Let's not forget that the purpose of the SVD is to fill the gap of the original data set. The SVD analysis allows a reconstruction of the signal for all districts at all time by adding up the different structures associated with different egein values. How to choose where to truncate the sum is a source of variability in the final cluster analysis. Because of the gaps and discarded districts, the covariance matrix is approximated and is not definite positive. Therefore, a bunch of negative eigen values are naturally discarded and 93 positive eigen values are left. Pushing the truncation forward could lead on keeping the first modes of which variance sum would not exceed 100% of the original data set variance and leave us with 5 egein values. Figure 2 shows the cluster analysis results for those three options.
|
|
Figure 2 - Cluster analysis from left to right: keeping all 156 modes; keeping 93 positive modes and keeping 5 first modes so that total variance is less or equal to 100% of original variance. Click on the maps to have access to the cluster overview |
First, keeping the positives values only shows that the negative modes destroyed the 1995-2003 signal and altered the first years signal. First cluster is roughly the same. The second cluster of the truncated analysis is composed from the second and third clusters of the original analysis. Third cluster is a new one, reprenting the 1995-2003 event that took place in those two northern districts. |
So they were significant changes due to this first truncation.

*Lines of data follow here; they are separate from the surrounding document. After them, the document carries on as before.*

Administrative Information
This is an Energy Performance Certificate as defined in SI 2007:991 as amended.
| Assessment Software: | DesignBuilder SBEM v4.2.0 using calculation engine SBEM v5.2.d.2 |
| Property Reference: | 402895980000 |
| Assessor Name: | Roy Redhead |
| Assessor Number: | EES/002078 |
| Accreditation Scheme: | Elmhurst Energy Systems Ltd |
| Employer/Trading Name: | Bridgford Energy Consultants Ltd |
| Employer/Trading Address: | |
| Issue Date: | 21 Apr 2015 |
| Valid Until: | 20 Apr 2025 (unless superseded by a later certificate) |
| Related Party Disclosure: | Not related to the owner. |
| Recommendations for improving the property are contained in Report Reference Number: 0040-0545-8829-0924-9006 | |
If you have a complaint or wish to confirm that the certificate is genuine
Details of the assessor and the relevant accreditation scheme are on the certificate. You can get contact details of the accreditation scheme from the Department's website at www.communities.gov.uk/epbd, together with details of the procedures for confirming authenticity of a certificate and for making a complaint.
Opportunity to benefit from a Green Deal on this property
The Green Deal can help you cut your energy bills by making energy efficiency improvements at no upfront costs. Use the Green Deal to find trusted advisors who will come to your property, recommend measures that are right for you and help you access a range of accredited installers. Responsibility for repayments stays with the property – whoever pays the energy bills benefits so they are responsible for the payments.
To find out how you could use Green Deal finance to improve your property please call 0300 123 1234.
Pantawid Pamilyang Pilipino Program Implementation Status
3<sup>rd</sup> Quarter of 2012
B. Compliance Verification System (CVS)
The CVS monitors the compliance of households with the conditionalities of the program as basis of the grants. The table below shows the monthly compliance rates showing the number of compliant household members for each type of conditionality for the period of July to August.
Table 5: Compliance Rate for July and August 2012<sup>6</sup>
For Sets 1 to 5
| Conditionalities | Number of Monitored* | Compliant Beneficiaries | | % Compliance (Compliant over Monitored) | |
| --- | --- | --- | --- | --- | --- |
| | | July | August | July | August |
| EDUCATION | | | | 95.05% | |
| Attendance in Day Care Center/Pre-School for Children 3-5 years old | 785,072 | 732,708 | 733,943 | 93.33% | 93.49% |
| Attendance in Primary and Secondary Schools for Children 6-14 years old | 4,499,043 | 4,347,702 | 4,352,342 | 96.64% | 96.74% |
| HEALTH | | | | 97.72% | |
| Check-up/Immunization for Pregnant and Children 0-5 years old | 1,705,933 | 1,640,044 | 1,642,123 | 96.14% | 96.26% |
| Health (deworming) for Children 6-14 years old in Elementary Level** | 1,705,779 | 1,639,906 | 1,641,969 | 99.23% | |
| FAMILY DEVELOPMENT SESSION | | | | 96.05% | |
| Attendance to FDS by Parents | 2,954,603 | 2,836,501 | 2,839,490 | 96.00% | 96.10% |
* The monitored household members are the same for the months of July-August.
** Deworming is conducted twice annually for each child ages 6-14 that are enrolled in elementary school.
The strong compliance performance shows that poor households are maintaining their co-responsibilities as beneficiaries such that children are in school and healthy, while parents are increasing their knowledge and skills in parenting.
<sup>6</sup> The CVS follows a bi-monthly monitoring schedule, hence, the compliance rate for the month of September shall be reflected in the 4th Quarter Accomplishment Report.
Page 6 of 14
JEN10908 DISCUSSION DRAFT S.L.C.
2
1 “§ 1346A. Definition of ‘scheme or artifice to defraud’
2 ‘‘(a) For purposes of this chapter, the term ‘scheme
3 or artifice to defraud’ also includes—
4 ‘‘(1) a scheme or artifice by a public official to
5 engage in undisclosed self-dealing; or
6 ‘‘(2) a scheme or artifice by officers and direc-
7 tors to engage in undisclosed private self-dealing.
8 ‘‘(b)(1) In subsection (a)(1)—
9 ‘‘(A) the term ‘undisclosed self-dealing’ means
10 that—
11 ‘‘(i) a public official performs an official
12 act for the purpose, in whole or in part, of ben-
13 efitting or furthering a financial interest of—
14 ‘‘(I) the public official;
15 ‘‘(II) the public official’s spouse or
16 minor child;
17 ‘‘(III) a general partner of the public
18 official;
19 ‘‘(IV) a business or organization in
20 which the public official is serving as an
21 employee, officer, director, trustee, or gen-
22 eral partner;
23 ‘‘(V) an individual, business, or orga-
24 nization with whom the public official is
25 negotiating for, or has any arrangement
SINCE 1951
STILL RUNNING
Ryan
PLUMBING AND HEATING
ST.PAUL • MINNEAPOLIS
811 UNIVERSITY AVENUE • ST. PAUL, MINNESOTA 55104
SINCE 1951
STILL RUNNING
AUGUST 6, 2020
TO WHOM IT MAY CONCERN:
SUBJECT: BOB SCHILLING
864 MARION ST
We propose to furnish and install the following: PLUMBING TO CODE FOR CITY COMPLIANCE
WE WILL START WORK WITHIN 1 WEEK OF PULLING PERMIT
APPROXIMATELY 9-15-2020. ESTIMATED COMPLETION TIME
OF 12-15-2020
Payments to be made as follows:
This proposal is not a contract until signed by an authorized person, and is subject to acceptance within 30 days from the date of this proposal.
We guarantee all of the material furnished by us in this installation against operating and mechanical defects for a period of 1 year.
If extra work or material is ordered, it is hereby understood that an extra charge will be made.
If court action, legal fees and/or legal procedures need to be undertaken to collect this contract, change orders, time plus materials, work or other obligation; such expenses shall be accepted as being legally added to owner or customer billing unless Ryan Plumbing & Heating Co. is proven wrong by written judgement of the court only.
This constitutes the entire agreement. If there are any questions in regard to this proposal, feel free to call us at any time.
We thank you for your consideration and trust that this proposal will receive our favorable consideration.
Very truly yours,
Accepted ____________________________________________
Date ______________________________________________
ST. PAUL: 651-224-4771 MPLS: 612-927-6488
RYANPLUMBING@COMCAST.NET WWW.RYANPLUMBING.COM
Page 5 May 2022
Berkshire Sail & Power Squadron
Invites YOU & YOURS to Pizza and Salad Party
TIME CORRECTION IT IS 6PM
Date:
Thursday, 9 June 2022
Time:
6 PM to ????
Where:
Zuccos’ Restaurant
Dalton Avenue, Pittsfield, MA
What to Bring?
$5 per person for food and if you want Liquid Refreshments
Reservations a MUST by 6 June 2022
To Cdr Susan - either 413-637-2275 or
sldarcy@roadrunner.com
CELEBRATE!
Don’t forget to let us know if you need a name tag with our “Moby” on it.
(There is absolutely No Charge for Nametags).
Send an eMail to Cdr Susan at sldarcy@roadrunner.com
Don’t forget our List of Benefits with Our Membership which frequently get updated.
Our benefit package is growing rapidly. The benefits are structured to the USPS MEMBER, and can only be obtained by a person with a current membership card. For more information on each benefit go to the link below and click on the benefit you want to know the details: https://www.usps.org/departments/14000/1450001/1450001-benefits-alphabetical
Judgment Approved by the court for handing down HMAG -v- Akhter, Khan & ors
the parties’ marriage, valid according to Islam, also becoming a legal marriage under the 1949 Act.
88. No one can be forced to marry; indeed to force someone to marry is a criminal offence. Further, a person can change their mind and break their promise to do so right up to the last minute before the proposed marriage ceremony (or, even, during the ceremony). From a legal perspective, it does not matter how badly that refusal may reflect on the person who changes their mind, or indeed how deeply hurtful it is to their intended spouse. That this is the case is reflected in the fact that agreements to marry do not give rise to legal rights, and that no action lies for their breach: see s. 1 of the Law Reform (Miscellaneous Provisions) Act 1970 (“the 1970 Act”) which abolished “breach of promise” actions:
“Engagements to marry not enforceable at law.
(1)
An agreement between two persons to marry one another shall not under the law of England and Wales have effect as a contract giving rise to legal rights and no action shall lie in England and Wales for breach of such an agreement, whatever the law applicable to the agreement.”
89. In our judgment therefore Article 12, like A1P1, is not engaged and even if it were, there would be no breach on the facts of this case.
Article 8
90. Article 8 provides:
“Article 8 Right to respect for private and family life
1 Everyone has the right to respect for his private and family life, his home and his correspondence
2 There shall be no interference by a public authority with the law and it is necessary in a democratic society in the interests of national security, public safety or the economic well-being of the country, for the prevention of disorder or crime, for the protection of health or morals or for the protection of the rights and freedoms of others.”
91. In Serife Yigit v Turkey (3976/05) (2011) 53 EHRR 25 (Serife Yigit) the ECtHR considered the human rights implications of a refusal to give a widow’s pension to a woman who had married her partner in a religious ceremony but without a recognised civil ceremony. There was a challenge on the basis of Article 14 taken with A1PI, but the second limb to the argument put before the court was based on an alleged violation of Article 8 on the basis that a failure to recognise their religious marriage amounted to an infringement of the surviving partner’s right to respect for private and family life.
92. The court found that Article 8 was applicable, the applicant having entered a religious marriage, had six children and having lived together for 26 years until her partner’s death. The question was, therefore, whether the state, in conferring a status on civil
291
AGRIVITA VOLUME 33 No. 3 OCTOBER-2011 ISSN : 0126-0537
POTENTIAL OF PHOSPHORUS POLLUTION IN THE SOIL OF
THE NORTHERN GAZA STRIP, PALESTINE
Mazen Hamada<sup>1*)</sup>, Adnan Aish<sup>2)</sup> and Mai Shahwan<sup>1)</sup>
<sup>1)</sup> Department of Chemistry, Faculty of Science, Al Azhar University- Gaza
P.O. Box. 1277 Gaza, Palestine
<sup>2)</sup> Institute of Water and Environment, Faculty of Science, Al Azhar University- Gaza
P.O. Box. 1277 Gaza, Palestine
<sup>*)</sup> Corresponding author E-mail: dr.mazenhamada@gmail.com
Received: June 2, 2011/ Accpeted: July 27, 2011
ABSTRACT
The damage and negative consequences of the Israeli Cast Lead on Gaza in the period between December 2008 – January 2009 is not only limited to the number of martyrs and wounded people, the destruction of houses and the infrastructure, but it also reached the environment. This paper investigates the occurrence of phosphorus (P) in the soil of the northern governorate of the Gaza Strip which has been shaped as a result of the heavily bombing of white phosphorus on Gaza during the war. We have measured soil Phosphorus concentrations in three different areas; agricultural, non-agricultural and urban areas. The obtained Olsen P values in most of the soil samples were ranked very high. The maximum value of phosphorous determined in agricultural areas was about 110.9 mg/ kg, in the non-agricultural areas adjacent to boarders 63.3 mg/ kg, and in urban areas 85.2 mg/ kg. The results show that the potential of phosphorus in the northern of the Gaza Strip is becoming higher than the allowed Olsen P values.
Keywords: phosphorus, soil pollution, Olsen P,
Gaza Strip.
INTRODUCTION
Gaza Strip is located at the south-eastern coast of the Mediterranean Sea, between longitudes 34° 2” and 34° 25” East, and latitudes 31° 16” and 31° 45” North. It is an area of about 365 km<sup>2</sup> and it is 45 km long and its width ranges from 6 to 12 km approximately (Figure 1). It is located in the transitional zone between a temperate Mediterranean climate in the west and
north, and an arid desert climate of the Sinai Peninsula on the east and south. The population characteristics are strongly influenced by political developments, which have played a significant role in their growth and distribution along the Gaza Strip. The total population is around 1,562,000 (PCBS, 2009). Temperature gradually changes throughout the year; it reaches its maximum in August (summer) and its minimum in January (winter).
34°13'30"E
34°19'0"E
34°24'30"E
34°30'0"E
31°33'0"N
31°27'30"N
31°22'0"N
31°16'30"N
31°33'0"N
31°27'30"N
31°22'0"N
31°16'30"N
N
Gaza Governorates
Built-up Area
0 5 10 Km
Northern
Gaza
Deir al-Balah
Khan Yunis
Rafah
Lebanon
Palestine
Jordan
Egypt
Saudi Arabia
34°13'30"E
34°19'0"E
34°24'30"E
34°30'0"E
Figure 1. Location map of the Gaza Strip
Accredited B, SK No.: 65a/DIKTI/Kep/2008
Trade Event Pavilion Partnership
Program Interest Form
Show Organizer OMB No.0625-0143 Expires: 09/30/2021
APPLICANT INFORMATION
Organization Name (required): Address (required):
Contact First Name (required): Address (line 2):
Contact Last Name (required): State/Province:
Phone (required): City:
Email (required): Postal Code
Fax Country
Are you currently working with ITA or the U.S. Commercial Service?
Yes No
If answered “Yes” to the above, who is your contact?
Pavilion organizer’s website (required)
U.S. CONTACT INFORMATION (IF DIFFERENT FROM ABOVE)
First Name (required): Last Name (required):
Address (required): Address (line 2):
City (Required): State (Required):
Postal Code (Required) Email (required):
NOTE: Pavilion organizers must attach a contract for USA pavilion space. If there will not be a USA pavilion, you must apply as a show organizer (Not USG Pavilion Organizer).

The second truncation, keeping only the first 5 modes, has kept the first cluster unchanged, but the third cluster has declined to the fourth rank. Some districts have been exchanged between the other major clusters. Once again, the truncation solution had a serious impact on the result of the analysis. And once again, further investigation on the SVD code might lead to a method to choose where to truncate and then to validate that choice. |
The litterature suggests that truncation can be validated thanks to cross validation technics. As well, more complicated itirative methods, relying on SVD or similar technics, to fill gaps can be found. |